## YOUR TASK
Copy out all lines in the data below containing the string "مطالعه".

RECORDS FOR THE EXERCISE: Begin

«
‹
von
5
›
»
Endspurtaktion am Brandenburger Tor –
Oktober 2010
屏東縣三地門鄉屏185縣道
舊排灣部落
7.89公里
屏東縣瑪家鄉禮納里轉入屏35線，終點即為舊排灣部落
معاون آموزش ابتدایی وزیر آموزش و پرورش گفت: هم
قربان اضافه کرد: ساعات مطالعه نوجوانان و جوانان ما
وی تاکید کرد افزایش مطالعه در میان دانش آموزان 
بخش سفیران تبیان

RECORDS FOR THE EXERCISE: End
RECORDS FOR THE EXERCISE: Begin

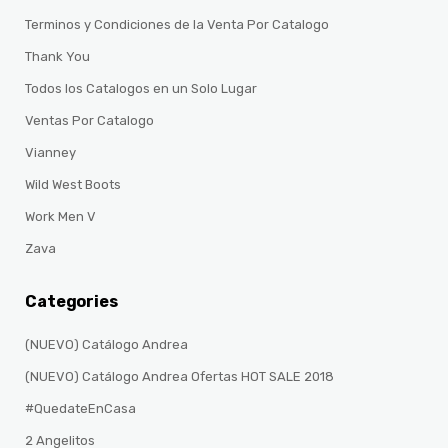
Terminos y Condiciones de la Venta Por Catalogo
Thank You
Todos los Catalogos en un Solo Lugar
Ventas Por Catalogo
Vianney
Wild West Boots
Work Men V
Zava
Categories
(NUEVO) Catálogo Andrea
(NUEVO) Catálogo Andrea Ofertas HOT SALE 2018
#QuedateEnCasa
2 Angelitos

RECORDS FOR THE EXERCISE: End

## SOLUTION FOR THIS TASK
قربان اضافه کرد: ساعات مطالعه نوجوانان و جوانان ما
وی تاکید کرد افزایش مطالعه در میان دانش آموزان 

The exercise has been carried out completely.